■ Exercise requirements
Gather all lines in the entries below that include the word "html".

Top of Exercise data

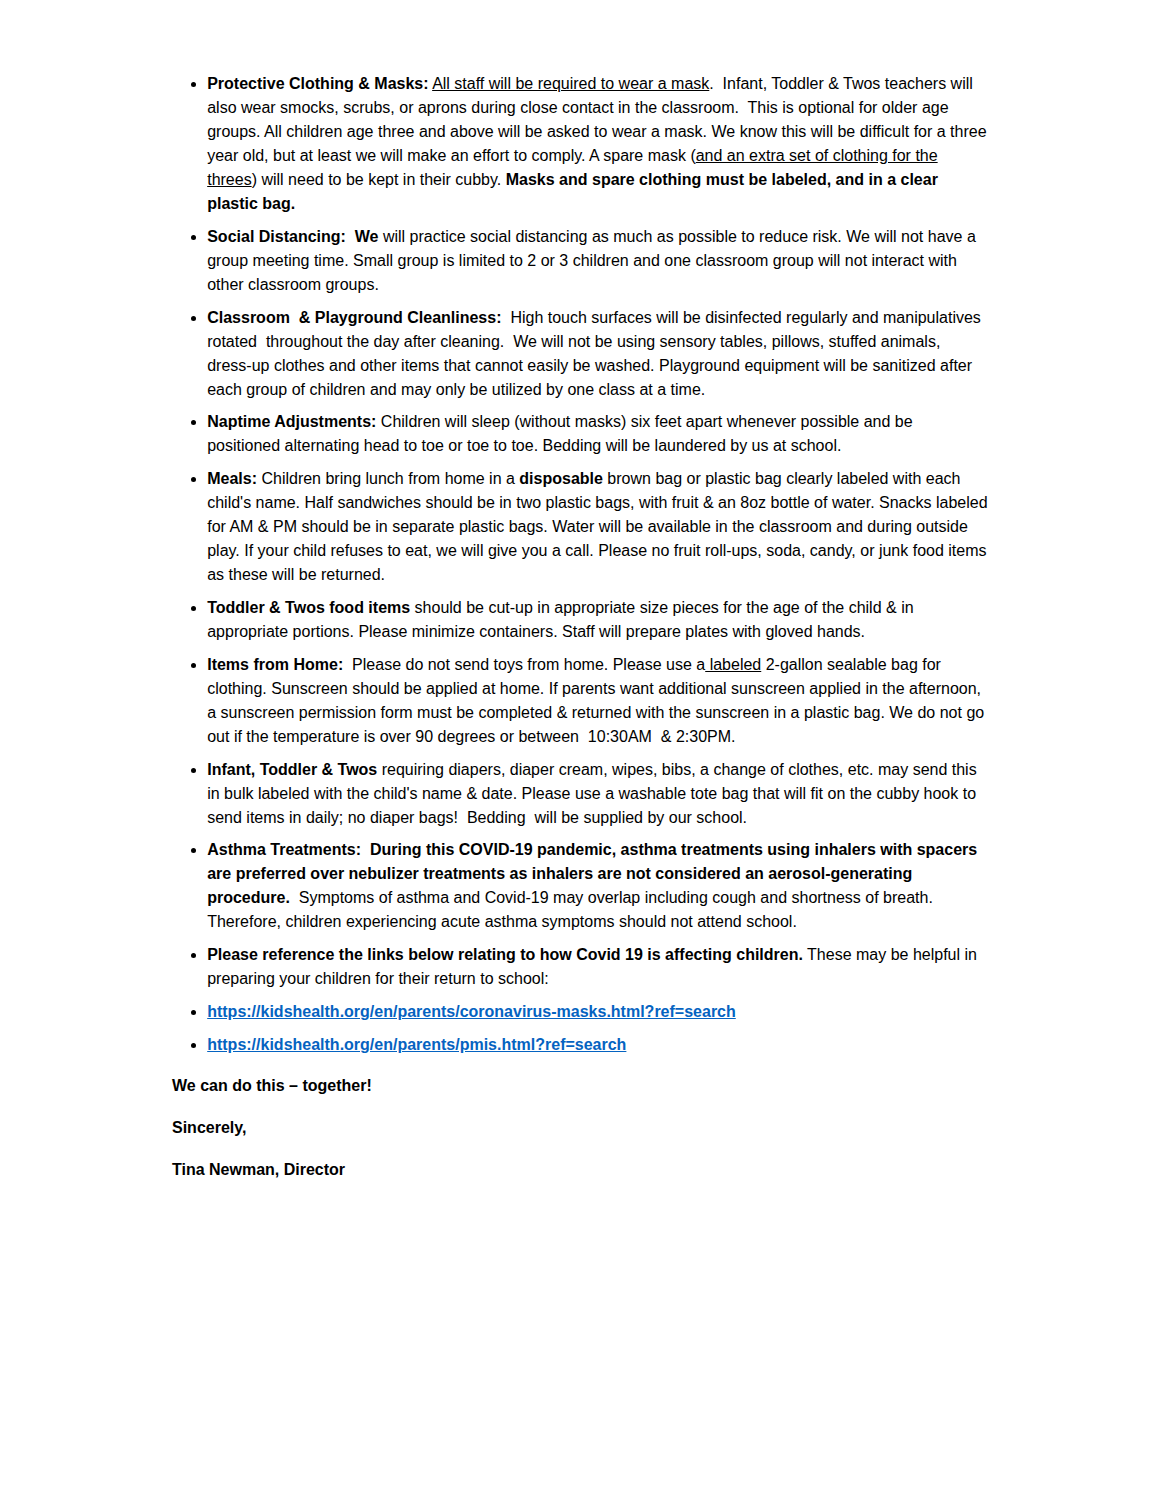Protective Clothing & Masks: All staff will be required to wear a mask. Infant, Toddler & Twos teachers will also wear smocks, scrubs, or aprons during close contact in the classroom. This is optional for older age groups. All children age three and above will be asked to wear a mask. We know this will be difficult for a three year old, but at least we will make an effort to comply. A spare mask (and an extra set of clothing for the threes) will need to be kept in their cubby. Masks and spare clothing must be labeled, and in a clear plastic bag.
Social Distancing: We will practice social distancing as much as possible to reduce risk. We will not have a group meeting time. Small group is limited to 2 or 3 children and one classroom group will not interact with other classroom groups.
Classroom & Playground Cleanliness: High touch surfaces will be disinfected regularly and manipulatives rotated throughout the day after cleaning. We will not be using sensory tables, pillows, stuffed animals, dress-up clothes and other items that cannot easily be washed. Playground equipment will be sanitized after each group of children and may only be utilized by one class at a time.
Naptime Adjustments: Children will sleep (without masks) six feet apart whenever possible and be positioned alternating head to toe or toe to toe. Bedding will be laundered by us at school.
Meals: Children bring lunch from home in a disposable brown bag or plastic bag clearly labeled with each child's name. Half sandwiches should be in two plastic bags, with fruit & an 8oz bottle of water. Snacks labeled for AM & PM should be in separate plastic bags. Water will be available in the classroom and during outside play. If your child refuses to eat, we will give you a call. Please no fruit roll-ups, soda, candy, or junk food items as these will be returned.
Toddler & Twos food items should be cut-up in appropriate size pieces for the age of the child & in appropriate portions. Please minimize containers. Staff will prepare plates with gloved hands.
Items from Home: Please do not send toys from home. Please use a labeled 2-gallon sealable bag for clothing. Sunscreen should be applied at home. If parents want additional sunscreen applied in the afternoon, a sunscreen permission form must be completed & returned with the sunscreen in a plastic bag. We do not go out if the temperature is over 90 degrees or between 10:30AM & 2:30PM.
Infant, Toddler & Twos requiring diapers, diaper cream, wipes, bibs, a change of clothes, etc. may send this in bulk labeled with the child's name & date. Please use a washable tote bag that will fit on the cubby hook to send items in daily; no diaper bags! Bedding will be supplied by our school.
Asthma Treatments: During this COVID-19 pandemic, asthma treatments using inhalers with spacers are preferred over nebulizer treatments as inhalers are not considered an aerosol-generating procedure. Symptoms of asthma and Covid-19 may overlap including cough and shortness of breath. Therefore, children experiencing acute asthma symptoms should not attend school.
Please reference the links below relating to how Covid 19 is affecting children. These may be helpful in preparing your children for their return to school:
https://kidshealth.org/en/parents/coronavirus-masks.html?ref=search
https://kidshealth.org/en/parents/pmis.html?ref=search
We can do this – together!
Sincerely,
Tina Newman, Director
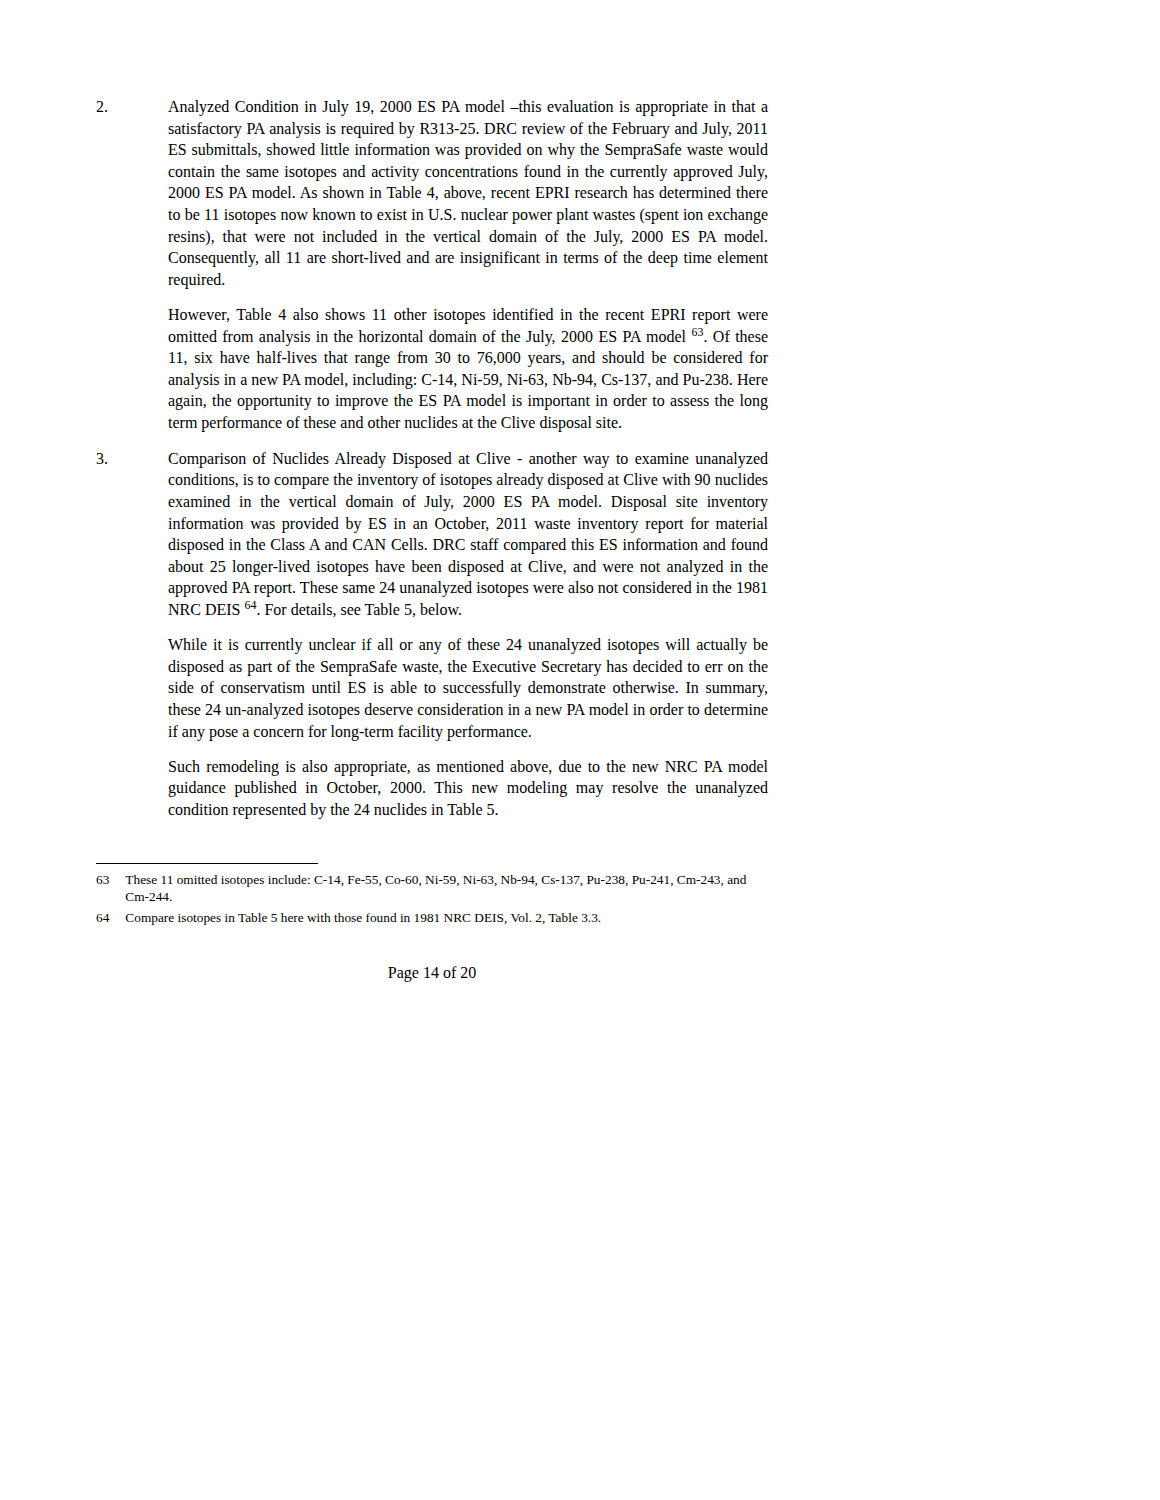2.
Analyzed Condition in July 19, 2000 ES PA model –this evaluation is appropriate in that a satisfactory PA analysis is required by R313-25. DRC review of the February and July, 2011 ES submittals, showed little information was provided on why the SempraSafe waste would contain the same isotopes and activity concentrations found in the currently approved July, 2000 ES PA model. As shown in Table 4, above, recent EPRI research has determined there to be 11 isotopes now known to exist in U.S. nuclear power plant wastes (spent ion exchange resins), that were not included in the vertical domain of the July, 2000 ES PA model. Consequently, all 11 are short-lived and are insignificant in terms of the deep time element required.
However, Table 4 also shows 11 other isotopes identified in the recent EPRI report were omitted from analysis in the horizontal domain of the July, 2000 ES PA model 63. Of these 11, six have half-lives that range from 30 to 76,000 years, and should be considered for analysis in a new PA model, including: C-14, Ni-59, Ni-63, Nb-94, Cs-137, and Pu-238. Here again, the opportunity to improve the ES PA model is important in order to assess the long term performance of these and other nuclides at the Clive disposal site.
3.
Comparison of Nuclides Already Disposed at Clive - another way to examine unanalyzed conditions, is to compare the inventory of isotopes already disposed at Clive with 90 nuclides examined in the vertical domain of July, 2000 ES PA model. Disposal site inventory information was provided by ES in an October, 2011 waste inventory report for material disposed in the Class A and CAN Cells. DRC staff compared this ES information and found about 25 longer-lived isotopes have been disposed at Clive, and were not analyzed in the approved PA report. These same 24 unanalyzed isotopes were also not considered in the 1981 NRC DEIS 64. For details, see Table 5, below.
While it is currently unclear if all or any of these 24 unanalyzed isotopes will actually be disposed as part of the SempraSafe waste, the Executive Secretary has decided to err on the side of conservatism until ES is able to successfully demonstrate otherwise. In summary, these 24 un-analyzed isotopes deserve consideration in a new PA model in order to determine if any pose a concern for long-term facility performance.
Such remodeling is also appropriate, as mentioned above, due to the new NRC PA model guidance published in October, 2000. This new modeling may resolve the unanalyzed condition represented by the 24 nuclides in Table 5.
63 These 11 omitted isotopes include: C-14, Fe-55, Co-60, Ni-59, Ni-63, Nb-94, Cs-137, Pu-238, Pu-241, Cm-243, and Cm-244.
64 Compare isotopes in Table 5 here with those found in 1981 NRC DEIS, Vol. 2, Table 3.3.
Page 14 of 20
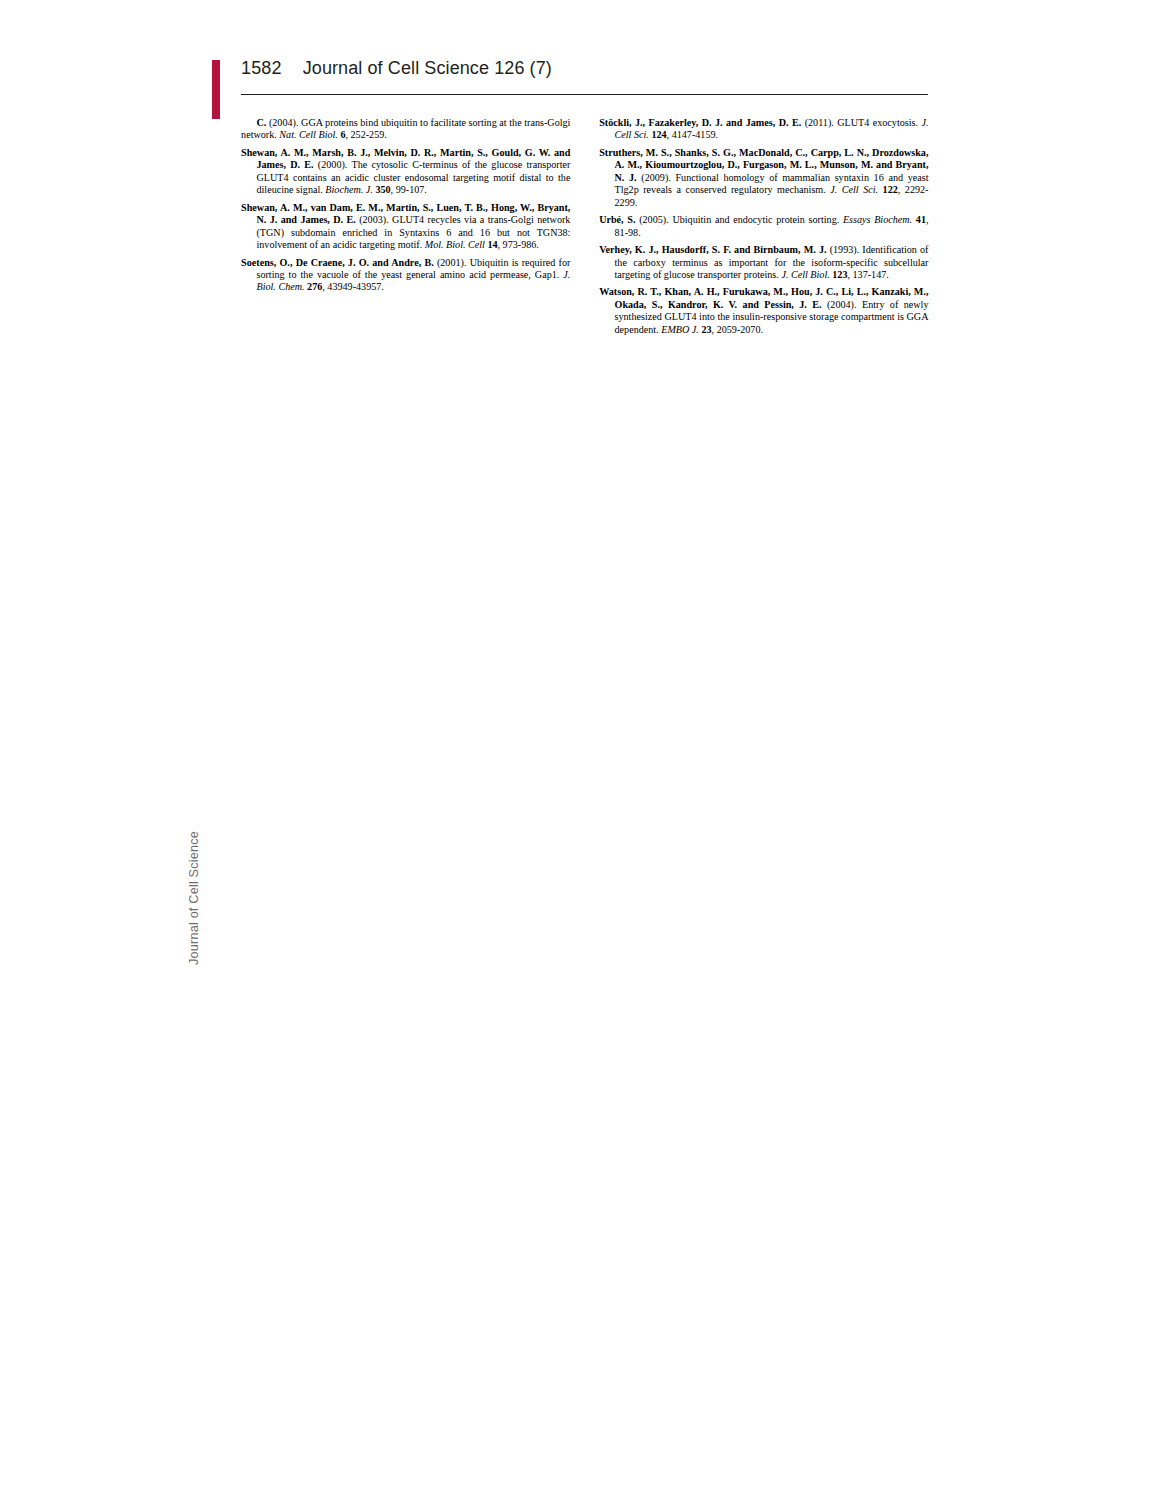Journal of Cell Science
1582 Journal of Cell Science 126 (7)
C. (2004). GGA proteins bind ubiquitin to facilitate sorting at the trans-Golgi network. Nat. Cell Biol. 6, 252-259.
Shewan, A. M., Marsh, B. J., Melvin, D. R., Martin, S., Gould, G. W. and James, D. E. (2000). The cytosolic C-terminus of the glucose transporter GLUT4 contains an acidic cluster endosomal targeting motif distal to the dileucine signal. Biochem. J. 350, 99-107.
Shewan, A. M., van Dam, E. M., Martin, S., Luen, T. B., Hong, W., Bryant, N. J. and James, D. E. (2003). GLUT4 recycles via a trans-Golgi network (TGN) subdomain enriched in Syntaxins 6 and 16 but not TGN38: involvement of an acidic targeting motif. Mol. Biol. Cell 14, 973-986.
Soetens, O., De Craene, J. O. and Andre, B. (2001). Ubiquitin is required for sorting to the vacuole of the yeast general amino acid permease, Gap1. J. Biol. Chem. 276, 43949-43957.
Stöckli, J., Fazakerley, D. J. and James, D. E. (2011). GLUT4 exocytosis. J. Cell Sci. 124, 4147-4159.
Struthers, M. S., Shanks, S. G., MacDonald, C., Carpp, L. N., Drozdowska, A. M., Kioumourtzoglou, D., Furgason, M. L., Munson, M. and Bryant, N. J. (2009). Functional homology of mammalian syntaxin 16 and yeast Tlg2p reveals a conserved regulatory mechanism. J. Cell Sci. 122, 2292-2299.
Urbé, S. (2005). Ubiquitin and endocytic protein sorting. Essays Biochem. 41, 81-98.
Verhey, K. J., Hausdorff, S. F. and Birnbaum, M. J. (1993). Identification of the carboxy terminus as important for the isoform-specific subcellular targeting of glucose transporter proteins. J. Cell Biol. 123, 137-147.
Watson, R. T., Khan, A. H., Furukawa, M., Hou, J. C., Li, L., Kanzaki, M., Okada, S., Kandror, K. V. and Pessin, J. E. (2004). Entry of newly synthesized GLUT4 into the insulin-responsive storage compartment is GGA dependent. EMBO J. 23, 2059-2070.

Bottom of Exercise data

■ Solved exercise
https://kidshealth.org/en/parents/coronavirus-masks.html?ref=search
https://kidshealth.org/en/parents/pmis.html?ref=search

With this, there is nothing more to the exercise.